The three most damaging words in the French language for Emmanuel Macron are président des riches. The label created for the French head of state by the far-left party France Unbowed has caught on. In a poll published earlier this month by Libération newspaper, 53 per cent of respondents said Macron's economic policies benefit the rich most.
The idea is based on Macron’s reform of the ISF wealth tax, which became official in the 2018 budget this week. Henceforth, interest, dividends and capital gains will be taxed at a flat rate of 30 per cent, and will no longer be subject to the ISF, which confiscates a portion of wealth beyond €1.3 million.

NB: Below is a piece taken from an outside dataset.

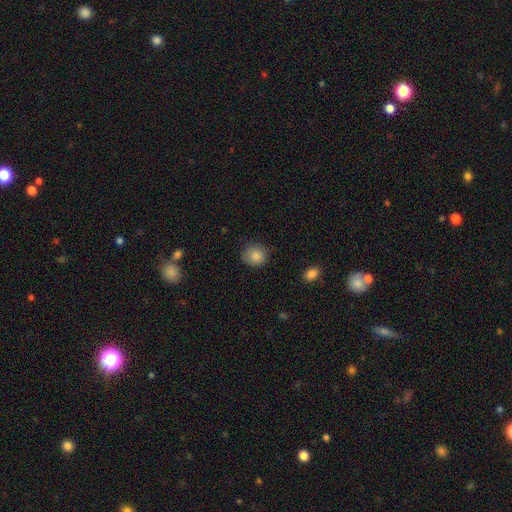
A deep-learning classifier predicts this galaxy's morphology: type=smooth (85%); roundness=round (86%); merging=none (77%).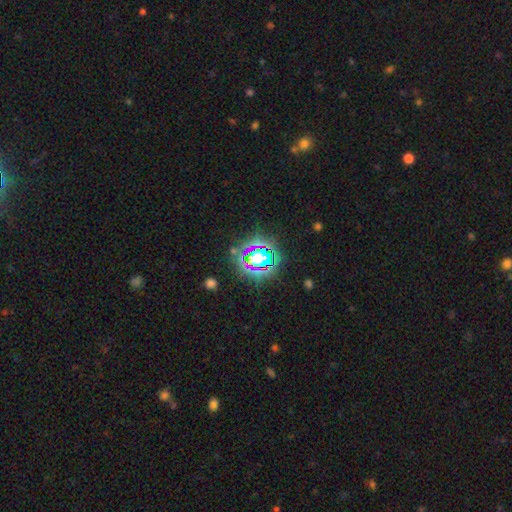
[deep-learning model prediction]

The richest French, those who are worth more than €10 million, hold 90 per cent of their fortune in financial portfolios now exempt from the ISF.
Real estate will continue to be subject to the wealth tax. "The philosophy is: property wealth cannot leave the country, so we'll continue to tax it," said the left-leaning economist Daniel Cohen. "Capital can leave the country, so we'll stop taxing it."

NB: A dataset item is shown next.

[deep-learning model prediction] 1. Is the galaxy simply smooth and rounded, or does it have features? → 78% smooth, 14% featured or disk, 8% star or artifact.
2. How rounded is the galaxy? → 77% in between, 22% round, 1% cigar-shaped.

Prime minister Édouard Philippe attempted to defend Macron’s €4 billion gift to the wealthiest French in a television appearance on Thursday night. He was accused by the France Unbowed leader Jean-Luc Mélenchon of “giving €4 billion to people who already have everything”. Mélenchon wants a “universal tax” that all French would be forced to pay “anywhere in the world.”
Philippe said 10,000 taxpayers have left France because of the ISF, taking €35 billion in capital with them. “When a taxpayer leaves, he pays no more tax at all, not the ISF, not income tax,” Philippe said. “Collectively, all the French lose.”
Signs of compromise
In a sign that the Macron administration seeks compromise, Joel Giraud, the budget rapporteur in the National Assembly, on Friday gave an interview to Le Parisien newspaper. "Yachts, private jets, race horses, luxury cars and gold ingots are no longer included in the new wealth tax. That can't be!" Giraud said. "These kinds of symbols must be taxed much more. A yacht is flashy and it isn't productive for the economy."
Media reports say new taxes on such “exterior signs of wealth” could be used to finance appropriate programmes. For example, a tax on private jets would fight air pollution. The tax on yachts could be used to protect the coastline. “In terms of the budget, it’s peanuts,” said a commentator on France-Inter radio. “But it’s politically symbolic.”
The government argues that the 2018 budget will increase purchasing power for ordinary people. Welfare payments for the elderly are being increased, even as pensioners demonstrate against the rise in the general social contribution, or CSG, which will hit them particularly hard. Childcare payments for needy families and allowances for the handicapped are also being increased. The residence tax is gradually being done away with for 80 per cent of French households.
Yet the perception that Macron cares mostly about business management and the rich remains entrenched. In the country that invented the guillotine to punish privilege, Macron has an uphill battle convincing the electorate that the accumulation of private wealth can benefit society.
Off with his head
As prime minister in 1986, Jacques Chirac temporarily abolished the wealth tax. He paid for it with nearly a decade in the political wilderness.
Some of Macron's former allies are jumping on the bandwagon. The cover of the centre-left magazine L'Obs, which has supported Macron in the past, shows the young president grinning, dressed in a banker's pinstriped suit, with the title "Why he gives to the rich".
The former socialist finance minister Michel Sapin and François Bayrou, Macron's centrist ally, who had to resign as justice minister over a financial scandal, criticised him this week for alleged weakness on social policy.
The government hopes that tax relief on capital investment will stimulate the French economy, and possibly attract money from the City of London. French commentators compare the argument to Ronald Reagan’s trickle-down theory of the early 1980s, which led to the richest 1 per cent of Americans monopolising more than half the country’s wealth. In France, the richest 10 per cent hold half the wealth.